Selasa, 28 April 2015

My Name Is Riba (part7)



Sastrawan



13 tahun di Al-Hamra belajar agama dan sastra. Membuat kematangan berpikirnya semakin terukir.
Masa muda yang penuh dengan karya, bekerja sebagai jurnalis dan penulis, Fatih banyak menulis tentang cara pandang islam tentang riba, serta buku-buku yang mengkritik habis Raja Alim dan Gubernur Manaf. Gaya pemberontakan era baru, Fatih mendirikan organisasi sastra yang di kelilingi para cerdas Al-hamra dan pemuda-pemuda Tazkia yang senasib dengan Fatih di tinggal mati Ayahnya pasca berperang melawan negara sendiri.

Organisasi ini berjalan dengan pesat, hanya membutuhkan 2 tahun untuk mengeluarkan karya-karya terbaik mereka, memberitahukan kepada seluruh rakyat bahwa inilah negara kita, negara yang manis di luar tapi pahit menusuk di dalam, mereka menulis karya-karya yang membongkar semua Aib kerajaan, membocorkan pengeluaran negara yang  sangatlah boros, mengatakan bahwa raja Mahmuda hanyalah  raja rakus yang akanmenghabiskan harta karun peninggalan kakeknya. Raja gemuk dan bodoh yang  hanya mandi susu bersama keluarganya untuk menghabiskan keuangan Negara. Sementara rakyat menderita lapar dan penyakit. Membongkar semua kebusukan pembangunan patung monumen dan pembagian bonus yang hanya akan menghancurkan negara secara perlahan. Hanya butuh sekejap dapat membuat suasana pemerintahan Bani Mahmuda tergoncang hebat, terkapar tercengang, seolah ada virus baru yang memporakporanda kesenangan raja rakus. Hanya perlu waktu tak banyak untuk meruntuhkan Hamdan Manaf dan memaksa Raja Mahmuda untuk sadar akan posisinya.

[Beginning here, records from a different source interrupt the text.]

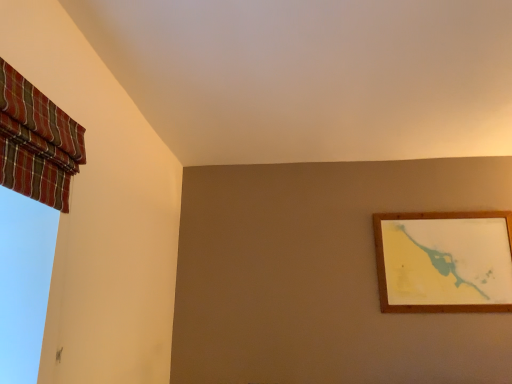
Where is `plaid fabric curtain at upper left`? Image resolution: width=512 pixels, height=384 pixels. plaid fabric curtain at upper left is located at coordinates (37, 142).

What do you see at coordinates (37, 142) in the screenshot? This screenshot has width=512, height=384. I see `plaid fabric curtain at upper left` at bounding box center [37, 142].

Find the location of a particular element. plaid fabric curtain at upper left is located at coordinates (37, 142).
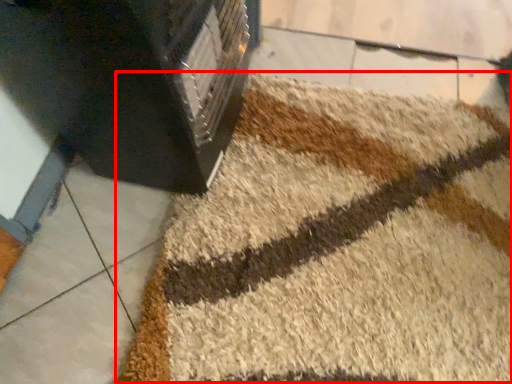
Question: Observing the image, what is the correct spatial positioning of bath mat (annotated by the red box) in reference to furniture?

Choices:
 (A) left
 (B) right

Answer: (B)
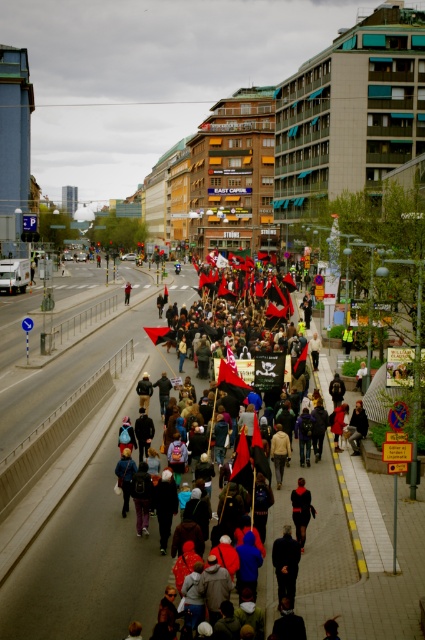
Does dark red fabric flag at center appear on the right side of dark blue jacket at center?

Indeed, dark red fabric flag at center is positioned on the right side of dark blue jacket at center.

Is dark red fabric flag at center positioned behind dark blue jacket at center?

No, dark red fabric flag at center is closer to the viewer.

Between point (238, 378) and point (125, 296), which one is positioned behind?

The point (125, 296) is more distant.

This screenshot has width=425, height=640. Identify the location of dark red fabric flag at center. (354, 532).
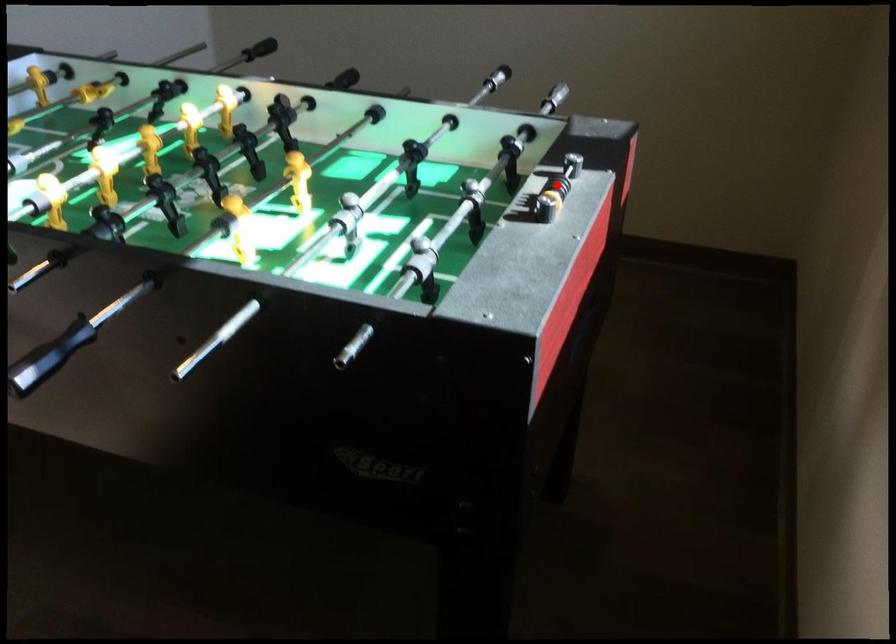
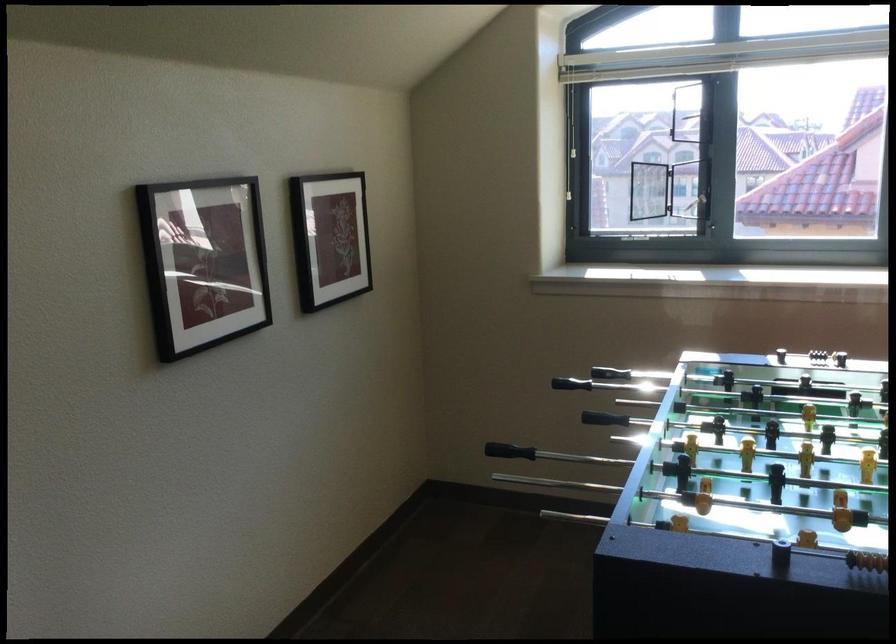
In the second image, find the point that corresponds to the highlighted location in the first image.

(814, 352)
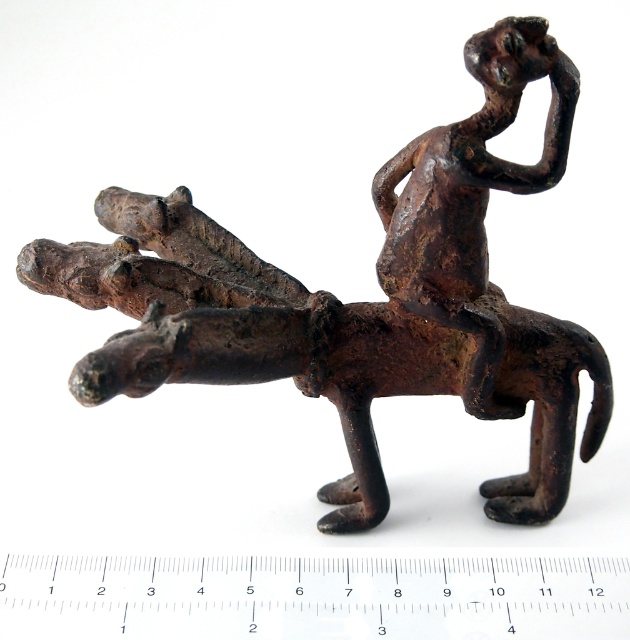
You are standing in front of the sculpture and want to touch the point at coordinates point (605,570). If your hand can reach up to 1 meter, will you be able to reach it?

The point (605,570) is 1.04 meters away from the viewer, which is slightly beyond your hand reach of 1 meter. Therefore, you cannot reach it.

You are an artist trying to sketch the sculpture. You notice the metallic ruler at center and the rusty metal figure at upper right. Which object should you draw first if you want to follow a left to right drawing sequence?

You should draw the metallic ruler at center first because it is positioned to the left of the rusty metal figure at upper right, so following a left to right sequence would start with the metallic ruler at center.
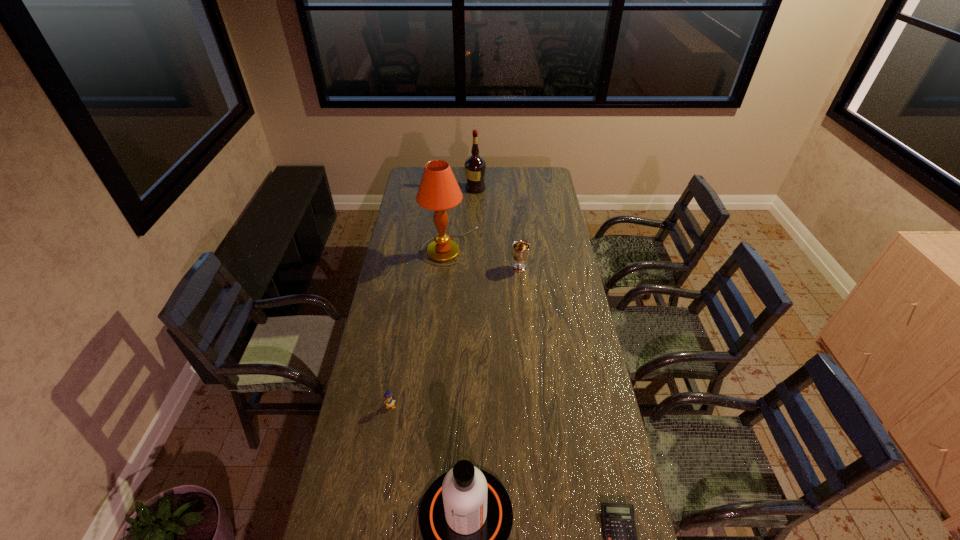
Identify the location of vacant area situated on the face of the duckling, where the monocle is placed. (374, 502).

At what (x,y) coordinates should I click in order to perform the action: click on object located in the far edge section of the desktop. Please return your answer as a coordinate pair (x, y). Looking at the image, I should click on (475, 166).

You are a GUI agent. You are given a task and a screenshot of the screen. Output one action in this format:
    pyautogui.click(x=<x>, y=<y>)
    Task: Click on the lamp that is at the left edge
    The width and height of the screenshot is (960, 540).
    Given the screenshot: What is the action you would take?
    pyautogui.click(x=438, y=190)

This screenshot has width=960, height=540. Identify the location of duckling that is at the left edge. (389, 401).

I want to click on vacant area at the left edge of the desktop, so click(408, 216).

Identify the location of free region at the right edge of the desktop. (618, 455).

At what (x,y) coordinates should I click in order to perform the action: click on vacant space at the far left corner of the desktop. Please return your answer as a coordinate pair (x, y). Looking at the image, I should click on (408, 177).

Where is `free spot between the third shortest object and the farthest object`? The height and width of the screenshot is (540, 960). free spot between the third shortest object and the farthest object is located at coordinates (497, 228).

You are a GUI agent. You are given a task and a screenshot of the screen. Output one action in this format:
    pyautogui.click(x=<x>, y=<y>)
    Task: Click on the free spot between the fifth shortest object and the third nearest object
    
    Given the screenshot: What is the action you would take?
    pyautogui.click(x=433, y=297)

Point out which object is positioned as the fourth nearest to the duckling. Please provide its 2D coordinates. Your answer should be formatted as a tuple, i.e. [(x, y)], where the tuple contains the x and y coordinates of a point satisfying the conditions above.

[(520, 252)]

Malam itu istana seolah heboh dan malu ketika melihat banyak karya sastra yang telah beredar , nama raja dan Hamdan Manaf telah rusak di 4 wilayah sekaligus. 

Malam itu pun rapat di gelar.
Raja Alim: “Siapa yang berani-beraninya membongkar semua aib kerajaan dan anggaranya haa, padahal kita telah membuat rakyat senang agar tak ada lagi yang mengganggu ketenagan kita. Ini saat kita menikmatinya setelah beberapa generasi melalui perang panjang. Kalian semua, gubernur pemimpin 4 wilayah beserta kabinet. Cari siapa pelakunya, bakar semua karya sastra itu, dan sewa semua sastrawan di Al-hamra untuk meluruskan isu ini. jika masih ada lagi kiriman sastra selanjutnya maka bunuh mereka.” Palu pun di ketuk sudah, sebagai tanda bahwa titah raja telah menjadi hukum permanen. 

Mengetahui kejadian, Fatih dan para sastrawan lainnya, berpencar dan bersembunyi menjaga keluarga mereka, karena mereka yakin bahwa intel raja sangatlah banyak yang  dapat mengancam keselamatan mereka. Sebulan sudah semenjak karya sastra mereka mengguncang kerajaan, kembali mereka menulis untuk membocorkan korupsi yang  raja lakukan serta bisnis kotor yang di lakukan Raja dan Hamdan Manaf yang mengakibatkan raja Alim tak mau melepaskan jabatan Hamdan meski telah mengalami kekacauan karena uang rakyat di putar dengan sistem riba ternyata di fungsikan untuk bisnis mereka.

 Raja terus melahap habis kekayaan alam di jual terus menerus menunggu harga kemudian menjualnya dengan harga berlipat-lipat beserta bunga untuk setiap tanah kerajaan, jika lahanya  telah menghasilkan maka rakyat wajib memberikan 60% kepada kerajaan dan 20% kepada Hamdan sebagai pemimpin Bisnis itu. 

Dan ketika Rakyat pun mengetahui semua, bencana pun tiba.